You’re right. It really is a problem. It’s not just a problem at Gibor Sabrina, but at every organization that uses sales promoters. I experienced it at my last job, too [at Intercosma, a cosmetics and toiletries importer –S.S.].

Does Gibor Sabrina offer training activities and organizational development?
Until a year and a half ago there was no built-in activity in this area. If somebody needed training he was sent to a course outside the factory. One of the reasons I came here was to develop this area.

I met with the department managers and we began to set annual goals related to organizational development in order to create an annual training program.

This represents a change in the organizational culture, not just a series of technical activities.
Very much so. When I arrived at the company people thought I had come primarily to organize employee activities, parties and company events. At first they didn’t understand how these matters, such as planning and formulating goals or locating weak points that have room for improvement, had anything to do with me.

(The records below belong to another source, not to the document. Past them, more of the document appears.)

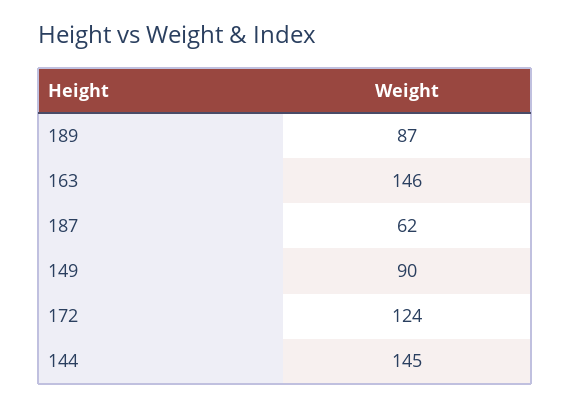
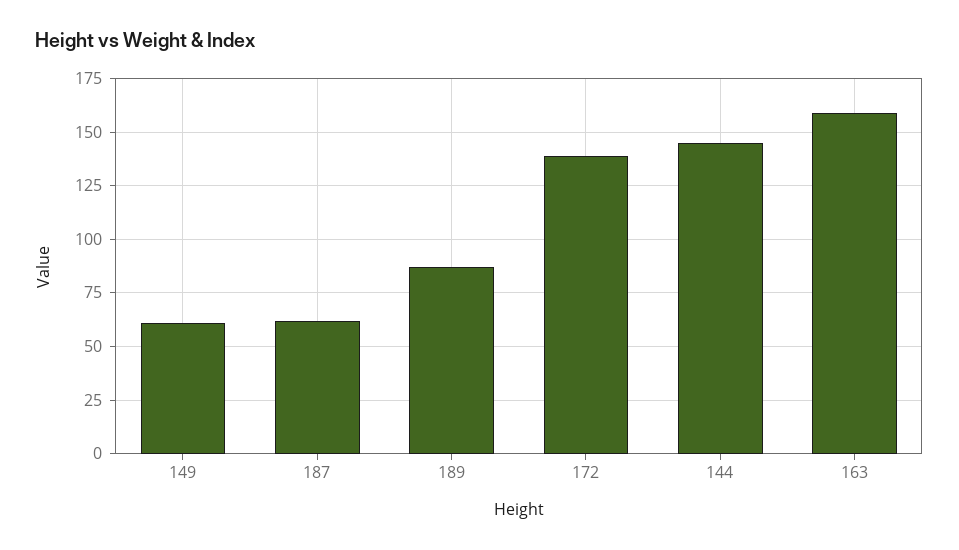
  {
    "189": 87,
-   "163": 146,
+   "163": 160,
    "187": 62,
-   "149": 90,
+   "149": 60,
-   "172": 124,
+   "172": 140,
    "144": 145
  }

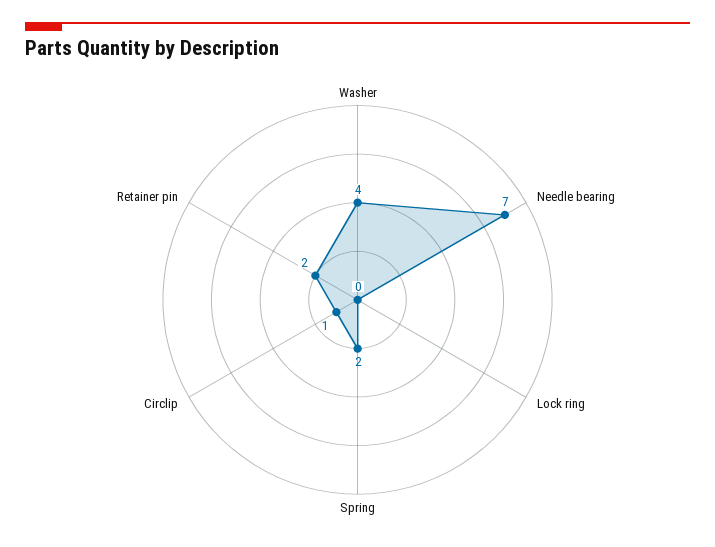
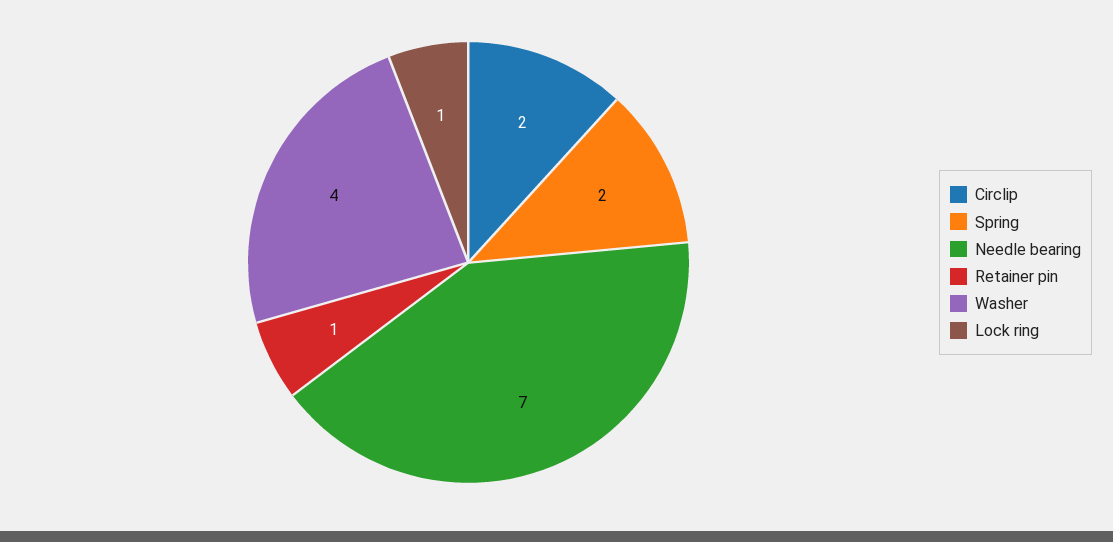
  {
    "Washer": 4,
    "Needle bearing": 7,
-   "Lock ring": 0,
+   "Lock ring": 1,
    "Spring": 2,
-   "Circlip": 1,
+   "Circlip": 2,
-   "Retainer pin": 2
+   "Retainer pin": 1
  }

But after raising a few brows they came to accept it and in my first year we outlined the areas where training was needed to close gaps. Meanwhile we worked together to set ways of gauging quality work.

You also began to run a performance assessment apparatus.
Yes. It was introduced gradually, of course, because it represented a change in work habits. Last year we began holding assessment talks, which the managers do only with the managers subordinate to them and with their secretaries.

This year we’re now integrating assessment activity for production line workers as well. We faced a real dilemma. It was clear to me that if I were to ask a department manager with 30 employees to provide feedback it wouldn’t work. The solution was constructing a short, focused assessment form for production workers.

What benefits were achieved through the assessment program?
Quite a few. First of all, everyone wants to know what his manager thinks of him. And the manager listens to him. A dialogue is created and expectations are matched. Goals get set together.

Secondly, such an apparatus allows every manager to evaluate the worker’s advancement each year and the degree to which he achieved the goals set.

For me, as human resources manager it helps gauge the potential of every employee and allows me to manager the workers’ mobility within the company. 

Doesn’t a worker who receives a positive assessment expect a raise in salary?
We make a distinction between the assessment and salary raises. At Gibor Sabrina there are no annual salary talks and therefore there is no reason to draw a connection between the two apparatuses.

The assessment system is not yet computerized…
No, because we’re just getting started and we don’t yet have a lot of data. When it begins to accumulate we’ll computerize the system.